The interior of the caves are in pristine condition, despite their age. As mentioned, there were no artifacts found inside; not even a small item. There is no damage to anything either. The carvings appear to have just been finished and there isn’t any structural breakdown found anywhere throughout the complex. None of the pillars are toppled, no erosion damage, or any cracks in the walls. Some of the walls are very thin (approximately 20″) and since the caverns were filled with water, we’d expect at least one of them to buckle, but none have. Also, there is no sign of soot or smoke-damage. With the grottoes being so deep into the earth, it would seem impossible that workers could do such intricate carvings without a source of light. In those days, torches or oil would be burned for light (both would have left significant residue on the surfaces) but no trace of anything has been identified.
The Water Factor
Prior to the pumping, the Longyou Caves were filled with more than 1 million cubic feet of fresh water. The villagers considered them an endless source of water, or bottomless pools. The first cave contained fish, but none of the others did, which indicates that they were not connected with any underground water source. Since they were totally submerged, no signs of obvious water damage are evident. The water itself brings up another unanswered question. How did the caves get filled? If it was a slow process, such as occurring naturally over time, we should see some evidence of damage such as water lines along the walls, algae or other growth, and debris. But, because none of those were reported, it seems that they were filled up entirely during a very short window. If that’s the case, then add one more mystery to the growing list of unanswered questions.
Analysis and Conclusion
Everything about the process in trying to date the Longyou Caves is contradictory and confusing. Logically, historians date the Longyou Cave Complex to the 1st century BC (during the Western Han Dynasty). Yet those who focus on the carvings and the artistic style employed, connect them to a much older time period (3400–2250 BC). The presence of the female Buddhist icon Guan Yin would suggest the caves are newer. Buddhism was first recorded during the Eastern Han Dynasty during the 1st Century AD, but, the female form didn’t appear in China until the 12th Century AD. Some say that the Buddhism was actually in China during the 1st Century BC, but not yet firmly rooted across the nation.

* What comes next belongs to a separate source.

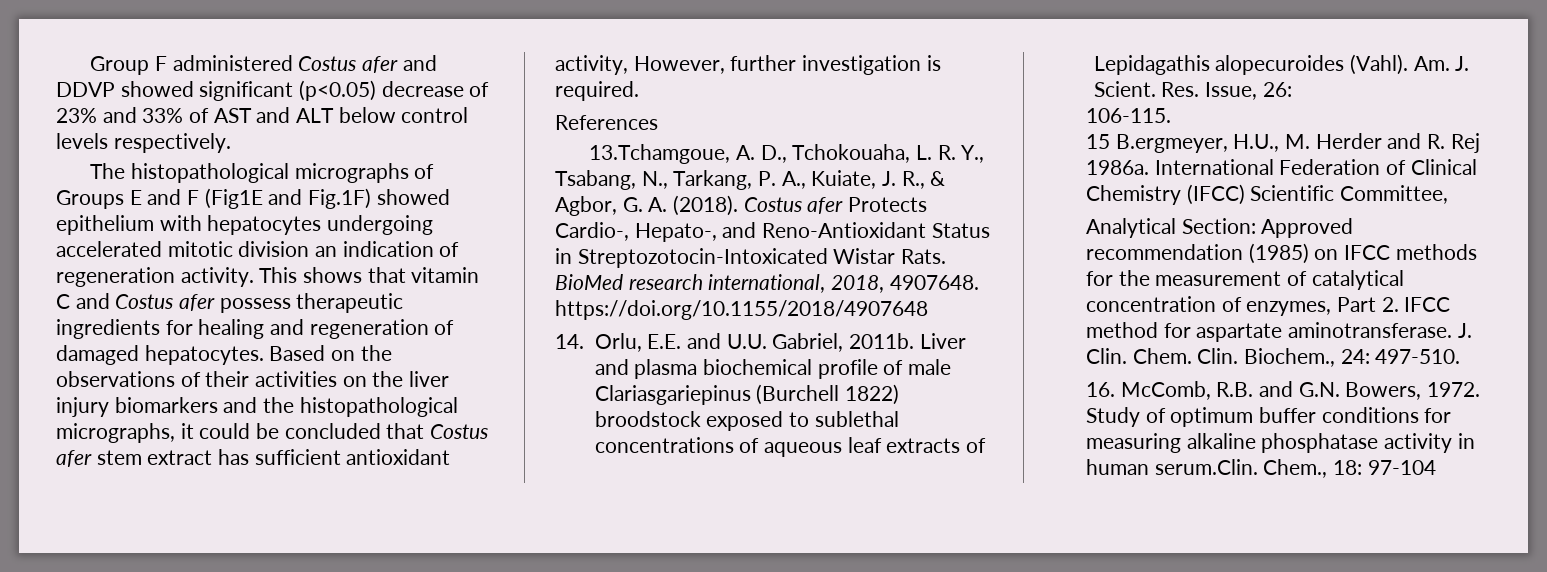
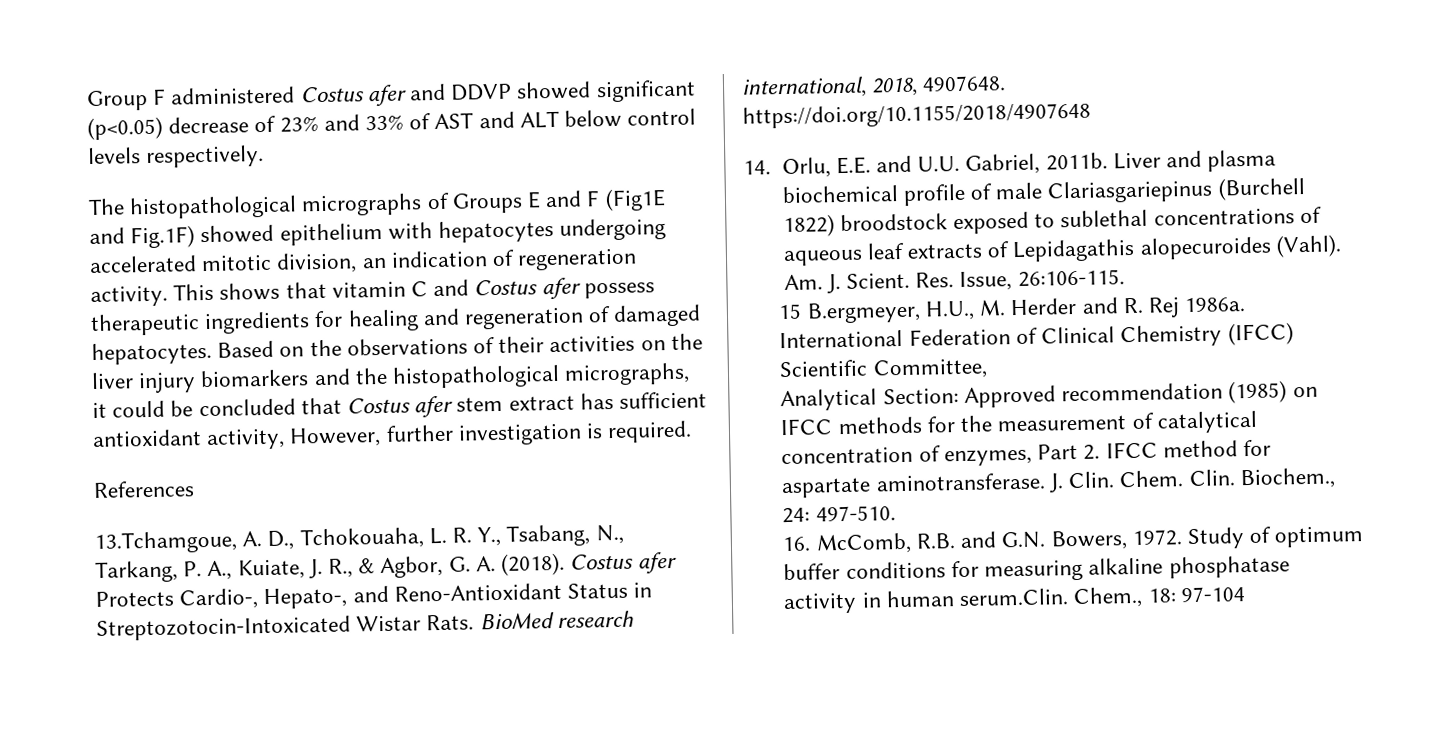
[238,241,310,257] division -> [276,252,358,274] division,
[1262,82,1292,97] [1085,108,1171,123] 26: // 106-115. -> [1017,269,1125,287] 26:106-115.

There were no artifacts found that might assist scientists in dating the site, nor does it appear that the Longyou Caves were ever inhabited. Some have said the complex was a tomb for royalty or an underground bunker for the wealthy. No evidence supports either of these theories, especially since none of the grottoes are connected. Additionally, the lack of specialized rooms makes either of those seem possible. If troops were stationed underground, we’d expect to see sleeping areas, cooking areas with ventilation, and fewer artistic carvings.
The lack of records is probably the most difficult portion of this narrative to comprehend. The Chinese were meticulous record keepers and something of this size would be noted somewhere. A nearby temple was built int he 7th Century AD and the caves are never mentioned in any of the records – almost like they didn’t exist.
It’s very likely that the reason for the caves being built will never be known. They will however continue to amaze and impress visitors to the region with both their grandiosity and size. How they managed to survive thousands of years without prior discovery, damage, or mention in the records will likely keep scientists and historians busy for years to come.